Document section =>

# # #

Galaxea Gearbox Assembly R1 Policies
This repository contains the trained Reinforcement Learning (RL) policies for the high-precision gearbox assembly task using the Galaxea R1 robot. These models were trained using NVIDIA Isaac Lab on a single NVIDIA RTX 5090, achieving state-of-the-art simulation throughput and convergence stability.
Model Description
The policies are trained to control a 7-DoF robotic arm (Galaxea R1) to assemble a complex planetary gearbox. The task is decomposed into sequential sub-tasks: Approach -> Grasp -> Transport (for each gear).
- Algorithm: PPO (Proximal Policy Optimization) via
rl_games - Observation Space: 69-dim (Joint pos/vel, EE pose, Relative gear targets)
- Action Space: 14-dim (Joint position targets + Gripper)
- Training Framework: Isaac Lab (DirectRL Mode)
Performance Metrics
The models were trained with a massive throughput of ~8,200 FPS (Frames Per Second) using full GPU vectorization.

# # #

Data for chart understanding

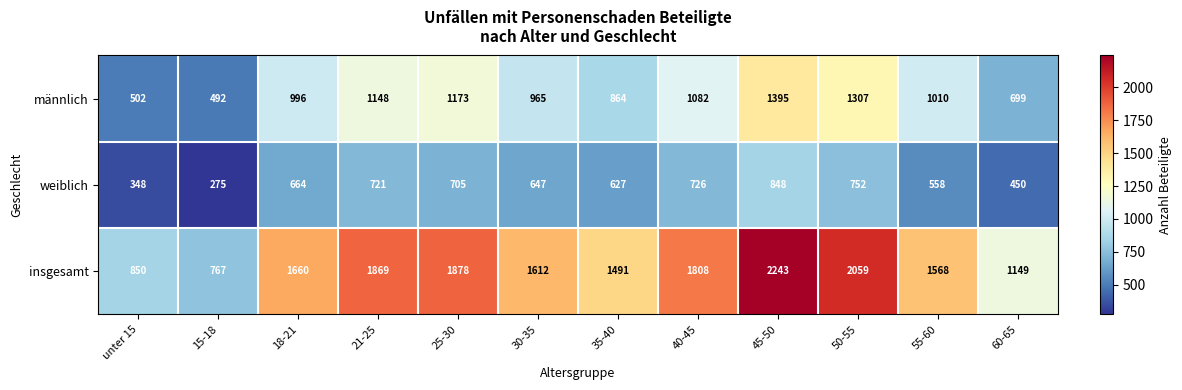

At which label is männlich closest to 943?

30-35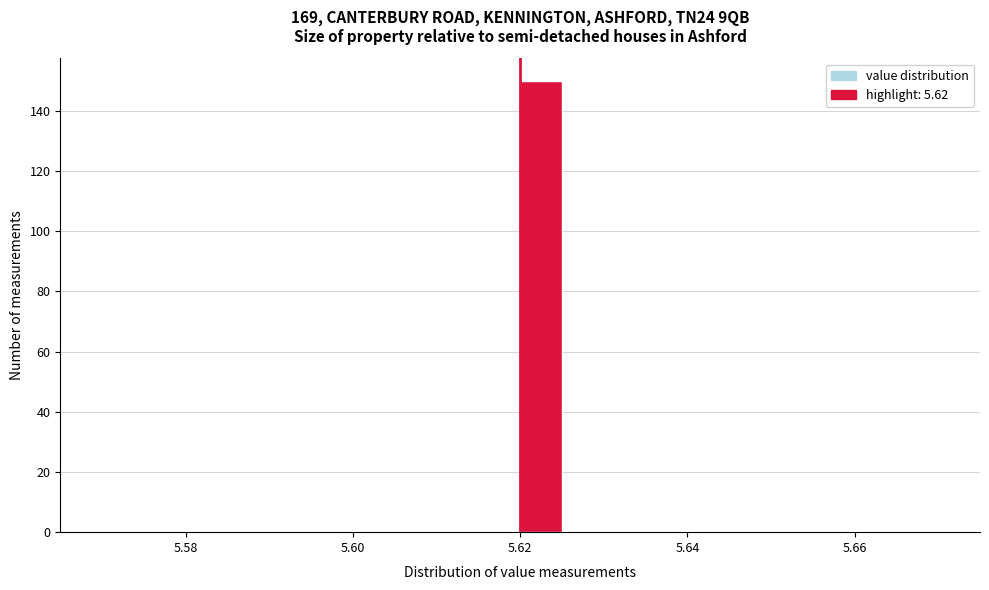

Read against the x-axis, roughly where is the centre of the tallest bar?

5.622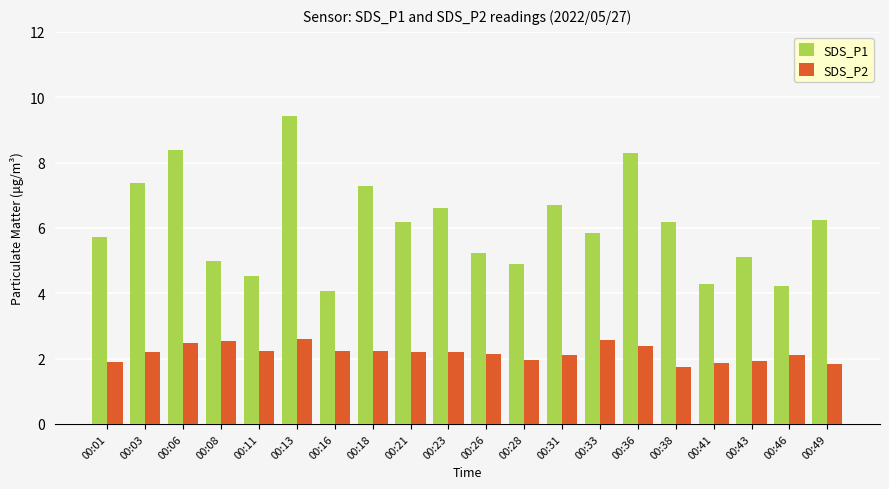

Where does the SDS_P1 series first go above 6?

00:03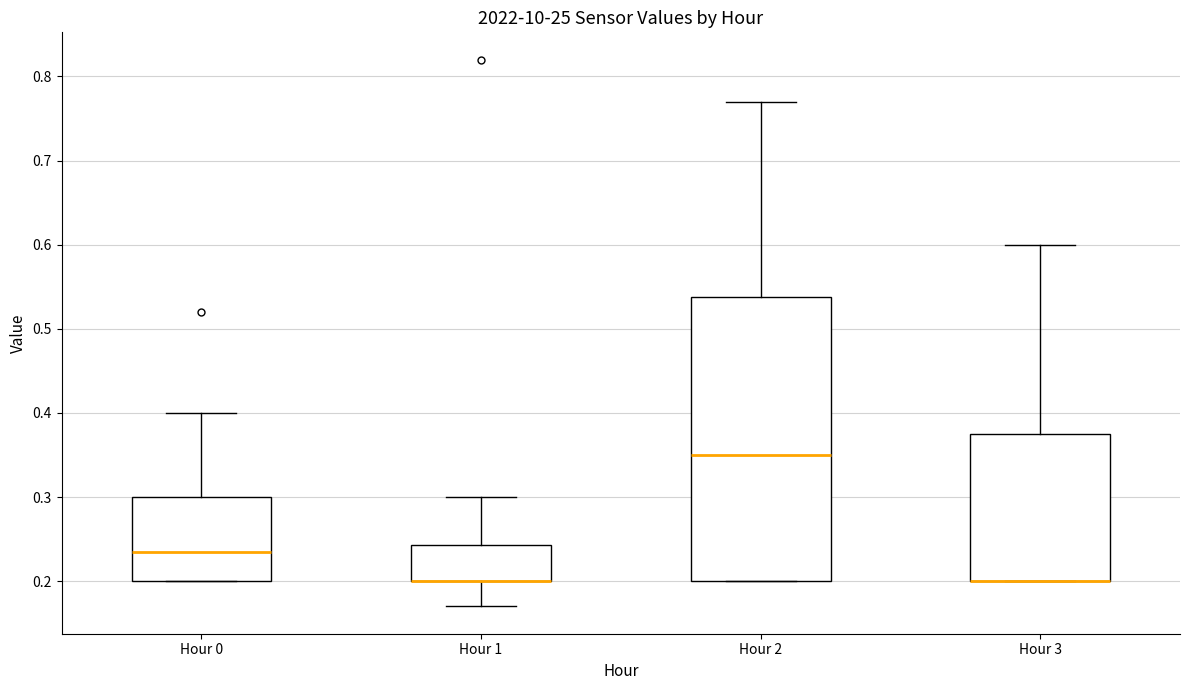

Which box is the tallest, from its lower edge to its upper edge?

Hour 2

# # #

Continue the description of the Galaxea R1 gearbox assembly policies, picking up after its final sentence.

Written answer =>
| Policy | Stage | Avg Reward | Critic Loss | Entropy | Status |
|---|---|---|---|---|---|
| Approach | 1 (Foundation) | ~241.4 | 3.8e-5 | 2.58 | Converged |
| Grasp | 2 (Manipulation) | ~240.9 | 3.3e-5 | -0.92 | Converged |
| Transport 1 | 3 (Assembly) | ~282.6 | 1.7e-4 | 11.2 | Robust |
Included Files
policy_approach.pth: PyTorch checkpoint for the Approach phase.policy_grasp.pth: PyTorch checkpoint for the Grasping phase.policy_transport_gear_1.pth: PyTorch checkpoint for Transporting the first Sun Gear.env_config.py: The environment configuration used for training (PhysX settings, rewards).agent_config.yaml: The PPO hyperparameters.
Usage
These policies are designed to be loaded into the Isaac Lab environment:
# Pseudo-code for loading
from rl_games.torch_runner import Runner
runner = Runner()
runner.load('policy_approach.pth')
# ... run inference ...
Hardware Specification
- GPU: NVIDIA GeForce RTX 5090 (32GB)
- Training Time: ~3 hours per policy (Optimized from 50+ days)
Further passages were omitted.